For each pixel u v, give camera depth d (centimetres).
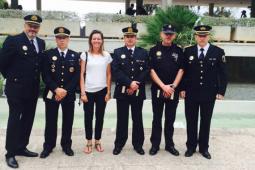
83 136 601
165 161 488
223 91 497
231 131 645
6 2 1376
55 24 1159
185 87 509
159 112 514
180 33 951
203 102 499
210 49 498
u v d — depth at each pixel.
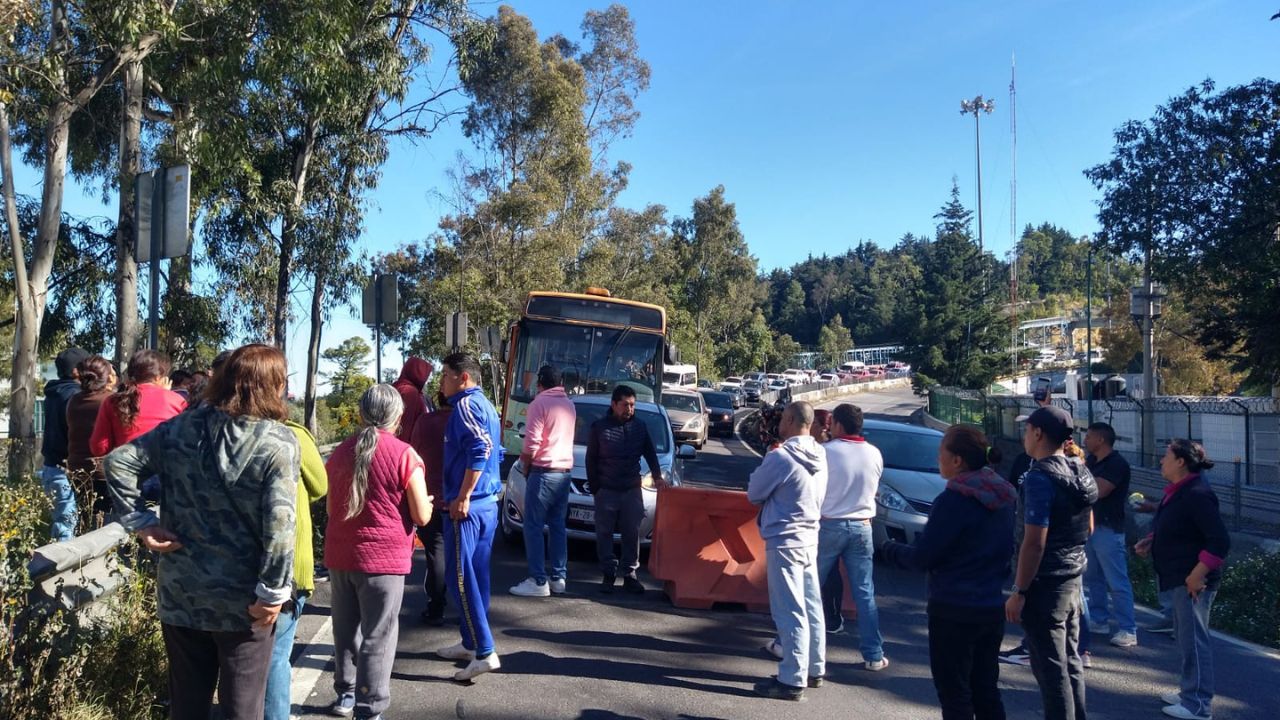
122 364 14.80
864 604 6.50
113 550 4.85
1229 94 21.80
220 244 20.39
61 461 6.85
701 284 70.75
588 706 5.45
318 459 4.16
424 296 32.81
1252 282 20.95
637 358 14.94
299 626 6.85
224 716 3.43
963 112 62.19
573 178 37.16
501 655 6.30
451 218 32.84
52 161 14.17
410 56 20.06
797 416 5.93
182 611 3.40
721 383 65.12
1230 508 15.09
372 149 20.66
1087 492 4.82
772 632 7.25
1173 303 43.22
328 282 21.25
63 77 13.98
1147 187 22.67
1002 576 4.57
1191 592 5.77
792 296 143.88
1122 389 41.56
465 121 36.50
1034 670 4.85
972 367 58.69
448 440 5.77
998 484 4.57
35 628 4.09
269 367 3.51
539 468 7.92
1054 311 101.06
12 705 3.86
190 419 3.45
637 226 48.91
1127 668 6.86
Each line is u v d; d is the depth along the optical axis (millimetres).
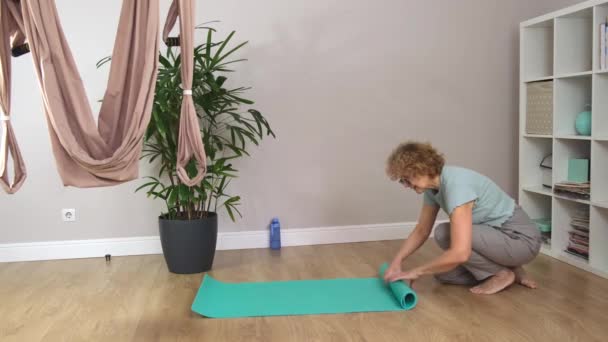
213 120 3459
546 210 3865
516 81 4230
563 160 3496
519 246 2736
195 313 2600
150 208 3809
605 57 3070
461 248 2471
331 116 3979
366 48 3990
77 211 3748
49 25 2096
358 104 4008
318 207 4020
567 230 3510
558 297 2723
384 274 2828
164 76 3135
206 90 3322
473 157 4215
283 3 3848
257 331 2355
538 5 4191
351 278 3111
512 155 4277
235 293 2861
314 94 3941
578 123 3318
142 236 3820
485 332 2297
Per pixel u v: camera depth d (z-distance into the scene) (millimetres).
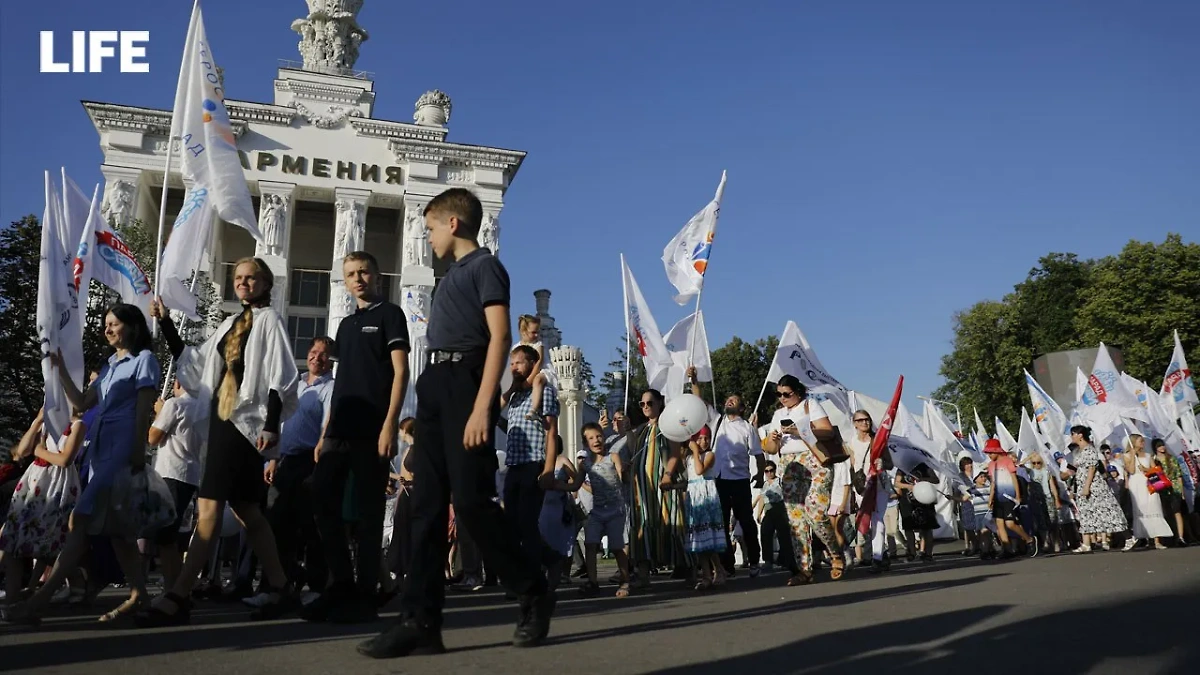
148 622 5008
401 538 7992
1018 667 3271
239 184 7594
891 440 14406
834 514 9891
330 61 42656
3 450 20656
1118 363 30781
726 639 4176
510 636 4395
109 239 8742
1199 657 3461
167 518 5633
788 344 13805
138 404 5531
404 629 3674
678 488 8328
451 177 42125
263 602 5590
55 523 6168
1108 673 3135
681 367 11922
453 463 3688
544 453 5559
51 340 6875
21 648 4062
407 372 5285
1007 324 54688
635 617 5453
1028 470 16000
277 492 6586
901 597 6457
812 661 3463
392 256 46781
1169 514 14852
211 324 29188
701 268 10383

* * * * * * *

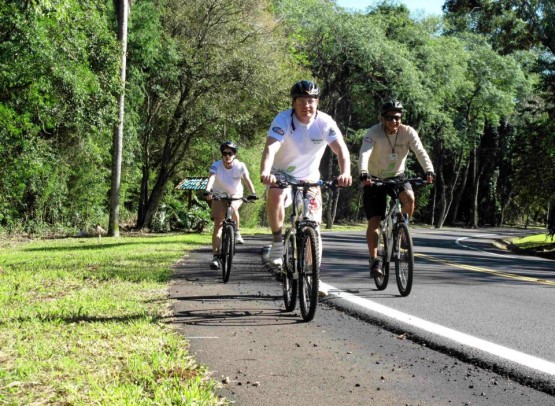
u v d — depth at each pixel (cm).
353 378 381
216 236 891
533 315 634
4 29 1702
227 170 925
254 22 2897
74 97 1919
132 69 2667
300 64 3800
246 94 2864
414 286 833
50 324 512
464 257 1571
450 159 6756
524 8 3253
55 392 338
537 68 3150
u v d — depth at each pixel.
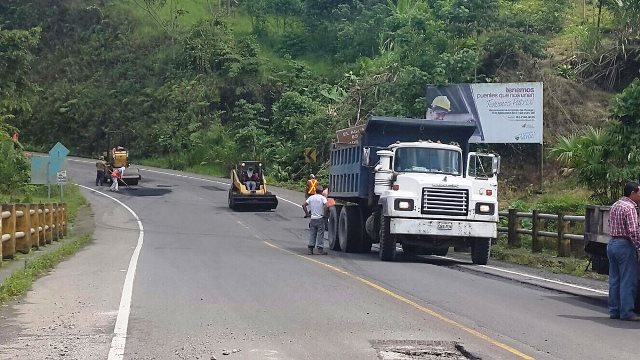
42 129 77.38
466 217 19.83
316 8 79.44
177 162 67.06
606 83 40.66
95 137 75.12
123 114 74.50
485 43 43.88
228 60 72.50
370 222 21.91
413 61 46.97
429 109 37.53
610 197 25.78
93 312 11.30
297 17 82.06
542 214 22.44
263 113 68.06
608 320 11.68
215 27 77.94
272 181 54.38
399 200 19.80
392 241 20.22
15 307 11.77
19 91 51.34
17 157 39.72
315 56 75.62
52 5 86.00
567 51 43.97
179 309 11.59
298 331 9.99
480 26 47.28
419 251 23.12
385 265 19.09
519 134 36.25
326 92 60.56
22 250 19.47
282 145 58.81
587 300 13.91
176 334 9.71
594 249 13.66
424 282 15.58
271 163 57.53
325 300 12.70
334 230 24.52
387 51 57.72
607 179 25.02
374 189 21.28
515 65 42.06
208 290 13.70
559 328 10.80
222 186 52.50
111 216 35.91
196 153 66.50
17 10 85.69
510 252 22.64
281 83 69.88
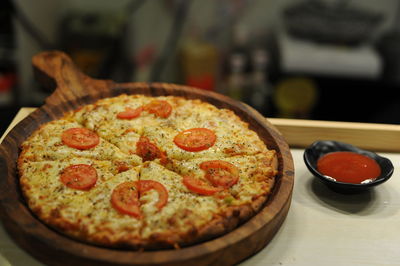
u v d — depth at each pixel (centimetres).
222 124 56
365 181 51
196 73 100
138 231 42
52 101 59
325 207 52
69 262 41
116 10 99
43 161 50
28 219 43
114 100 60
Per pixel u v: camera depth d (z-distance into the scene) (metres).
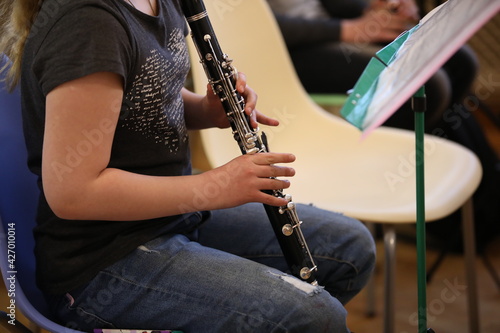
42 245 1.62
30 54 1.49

* * * * * * *

Assignment: If a line in the records above has the word "millimetres", copy it.

Task solution:
Each line is u v d; d is the depth along the optical axis (millimetres).
Per pixel u v: camera depth d (z-distance into the scene) (millimetres).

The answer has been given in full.